Today, on the House floor, Rep. Ben Ray Luján debated his bill to formally authorize funding for existing National Environmental Research Parks (NERPs). National Environmental Research Parks are located at national laboratories across the U.S., including Los Alamos National Laboratory (LANL). The bill has bipartisan support, with cosponsors including Reps. Judy Biggert (R-IL), Gabrielle Giffords (D-AZ), Daniel Lipinski (D-IL), Brian Baird (D-WA), and Eddie Bernice Johnson (D-TX). At the conclusion of floor debate, a vote on final passage of the bill was ordered for later this week.
"I am pleased that the House is considering H.R. 2729, a bill that will formally authorize six National Environmental Research Parks at Department of Energy sites across the country, including one in my district at Los Alamos National Laboratory," said Rep. Luján. "Los Alamos National Laboratory includes a landscape of canyons, mesas, mountains, and the Rio Grande--providing a diverse range of ecosystems to explore. The Los Alamos Park conducts ongoing environmental studies on everything from contaminant transport to woodland productivity to long-term climate change effects on the land. These Parks have been a critical resource to the national and global environmental research community for decades, yet they have never had a clearly defined source of support in the Department before. This bill finally addresses this issue and provides important guidance for the Parks' research, development, education, and outreach activities."

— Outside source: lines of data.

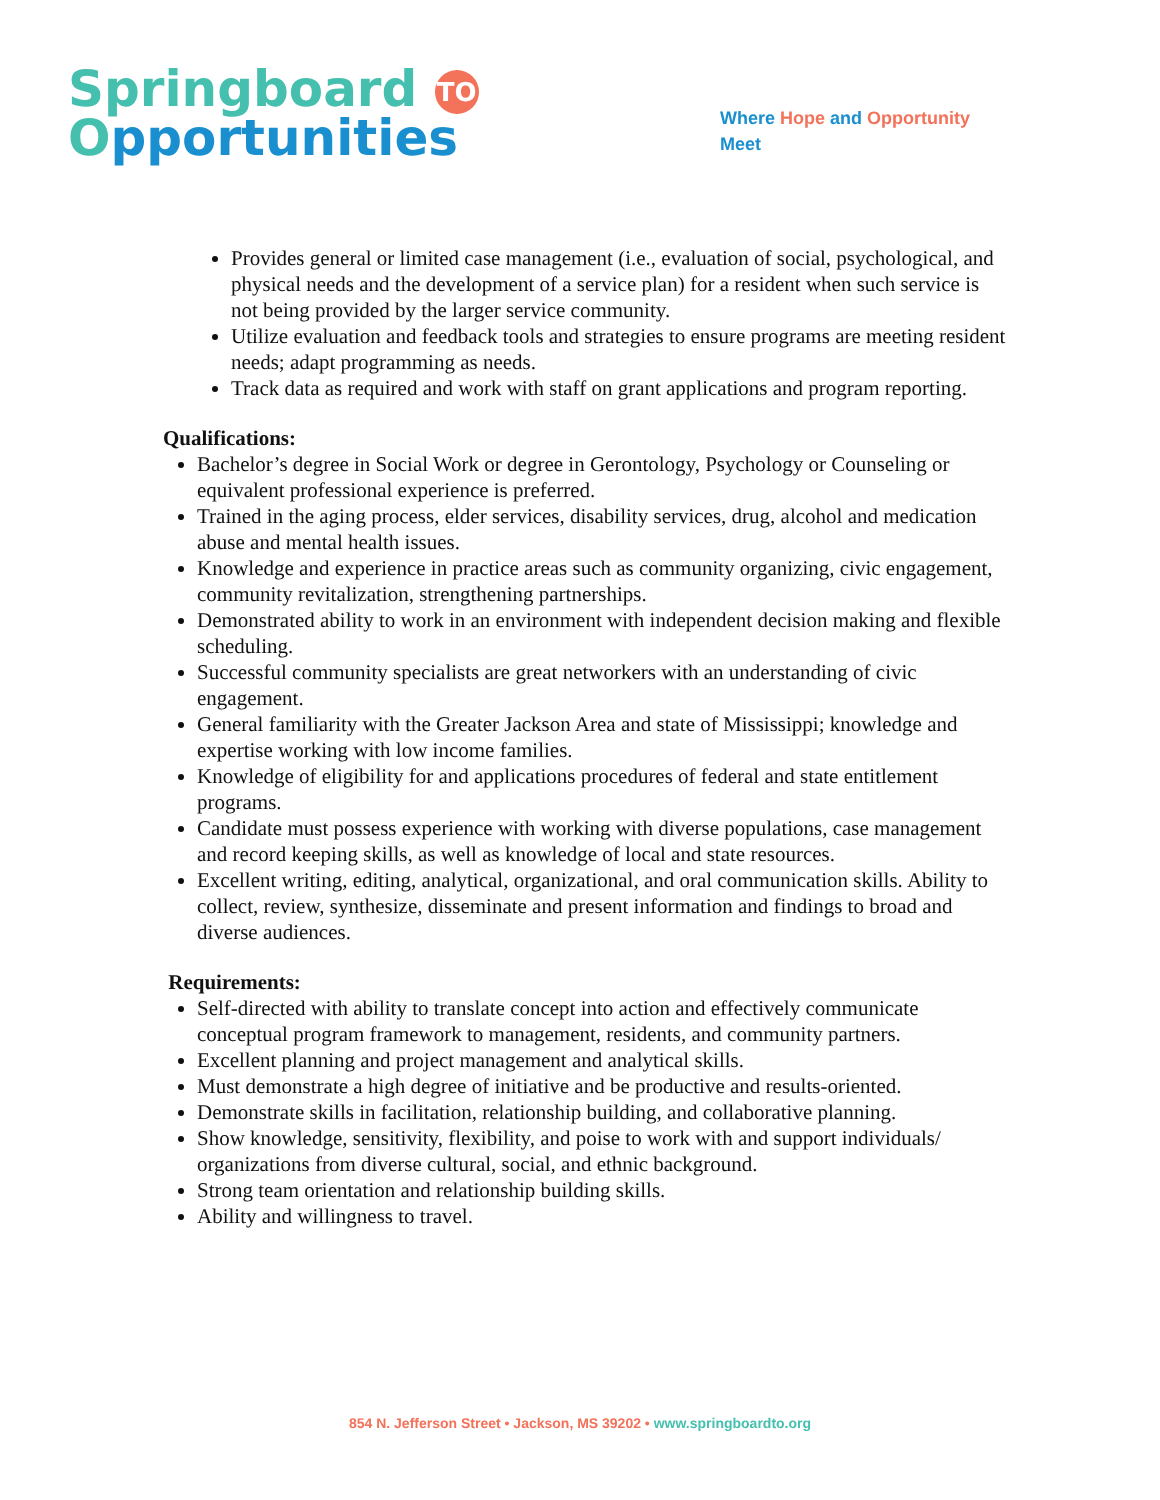Springboard TO
Opportunities
Where Hope and Opportunity
Meet
Provides general or limited case management (i.e., evaluation of social, psychological, and physical needs and the development of a service plan) for a resident when such service is not being provided by the larger service community.
Utilize evaluation and feedback tools and strategies to ensure programs are meeting resident needs; adapt programming as needs.
Track data as required and work with staff on grant applications and program reporting.
Qualifications:
Bachelor’s degree in Social Work or degree in Gerontology, Psychology or Counseling or equivalent professional experience is preferred.
Trained in the aging process, elder services, disability services, drug, alcohol and medication abuse and mental health issues.
Knowledge and experience in practice areas such as community organizing, civic engagement, community revitalization, strengthening partnerships.
Demonstrated ability to work in an environment with independent decision making and flexible scheduling.
Successful community specialists are great networkers with an understanding of civic engagement.
General familiarity with the Greater Jackson Area and state of Mississippi; knowledge and expertise working with low income families.
Knowledge of eligibility for and applications procedures of federal and state entitlement programs.
Candidate must possess experience with working with diverse populations, case management and record keeping skills, as well as knowledge of local and state resources.
Excellent writing, editing, analytical, organizational, and oral communication skills. Ability to collect, review, synthesize, disseminate and present information and findings to broad and diverse audiences.
Requirements:
Self-directed with ability to translate concept into action and effectively communicate conceptual program framework to management, residents, and community partners.
Excellent planning and project management and analytical skills.
Must demonstrate a high degree of initiative and be productive and results-oriented.
Demonstrate skills in facilitation, relationship building, and collaborative planning.
Show knowledge, sensitivity, flexibility, and poise to work with and support individuals/ organizations from diverse cultural, social, and ethnic background.
Strong team orientation and relationship building skills.
Ability and willingness to travel.
854 N. Jefferson Street • Jackson, MS 39202 • www.springboardto.org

Rep. Luján wrote and introduced the legislation, which promotes environmental science programs at Los Alamos National Laboratory by authorizing funding for its NERP as well as for five other NERPs throughout the country. The research conducted at the NERPs, which have existed for decades, produces valuable data that can be used to fight climate change and clean up contaminated sites. With the new authorization and consistent funding, they can expand their research activities. Rep. Luján's legislation authorizes $5,000,000 for each NERP for each of the fiscal years 2010 through 2014.